For all her "Spicy-ness" she's a tender soul and I knew that whatever emotions I was having, she was having more of them. She's a black girl raising a black girl. It was hard enough for me to verbalize my feelings, much less verbalize them and give them context and meaning and understanding from parent to child.
And really, how do you explain racism to a little girl?I can't even explain it to myself.
In the midst of our text conversation, Spice invited me to join her and her daughter at church on Sunday.
My first thought? As a Catholic, we don't call it an obligation for nothin...and I like my Sunday morning sleep. But as soon as I was thinking about logical ways to politely decline, I thought, "here I am, trying to understand, to do better and be better...and someone is presenting me with an opportunity to do that."
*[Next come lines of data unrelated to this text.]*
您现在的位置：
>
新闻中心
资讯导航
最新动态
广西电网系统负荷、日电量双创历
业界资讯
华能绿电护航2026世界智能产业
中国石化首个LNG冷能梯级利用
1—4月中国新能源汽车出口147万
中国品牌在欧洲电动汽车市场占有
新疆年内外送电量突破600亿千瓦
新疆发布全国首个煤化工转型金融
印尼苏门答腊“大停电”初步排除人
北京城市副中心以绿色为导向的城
...and I realized so amount of Sunday morning sleep was more worthwhile than Sunday morning in Church with Spicy.
I think I could end up converting.
Culturally, Black people talk an awful lot more about being blessed. My black friends are a lot quicker to give glory to God and talk about praise.
I realize that not every Black American attends the same church, or worships in the same way. I understand that they are as diverse as Caucasians and worship as diversely.
However, in my experience, I think I'd talk a lot more about #blessed, if I spent a lot more time in a pew with Spicy. It's freaking joyful. Black Americans were under fire this week, literally and figuratively, yet I sat in a building with 300 or so people, on the south side of Chicago and felt not only their pain, but their genuine joy.
Full disclosure, it's pretty hard to not feel joyful while you are clapping your hands and singing along with the full band, the 50 or so choir members and a choir director that I could best describe as "Jesus's Hype Man".
And to think that we Catholics tend to feel progressive with an acoustic guitar at a Saturday night Mass!
However, for all these blessings and all this praise, I was certainly the palest face in the audience. Of that I was hyper aware of. This is not to say that in my almost decade of friendship with Spicy, I haven't found myself as the representative Caucasian in any number of situations.
However, this was a new feeling. Bringing someone to worship with you is a very personal experience. I realized at one point that it took more faith for Spicy to bring me to her church than for me to go. That's a humbling thought in to have in the midst of 300 people who have watched their culture and their race be torn apart on the Nightly News as recently as the day before.
However, for as hyper aware of it I was, I doubt that half the people in the room noticed the shiny white face, blonde hair and blue eyes that sat among them. These people have serious things to pray for and not among them is "I hope this White person feels welcome." They made me feel welcome by making me feel ordinary.
Having spent most of my adult life as a Catholic, I'm used to a very regimented service and using the bulletin to know what Catholic business are in the area.
The Pastor chucking the script because his people needed individually prayed over, is somewhat out of my religious reality. Watching him move around the room, praying over his congregation personally, often by name, was humbling. I thought back to my early 20s when my Mass buddy and I would make bets on how long communion would take. Loser had to buy dinner.
In the honest message that he delivered without a script and from the heart that followed, the pain and confusion of the world was evident. He addressed his people truthfully, with humility and admitted that he might not have all the answers. He stood before his congregation and admitted he was only human. That he felt anger and rage at situations. That he had felt devalued and vulnerable out in the world. That sometimes he lacked understanding.
He acknowledged the anger his community had and validated it, but asked them to look for a broader perspective. He agreed with them that it's so easy to be furious and that they had a right to be, but pleaded for a greater understand and for the Black community to propagate it.
In other words, he lead.
I felt the palpable pain of a room full of people, but felt their hope as well. In the midst of sadness, they prayed for love.
Without intention, they prayed for a wretch like me.
We are no so different. We are not so the same, but we are not so different.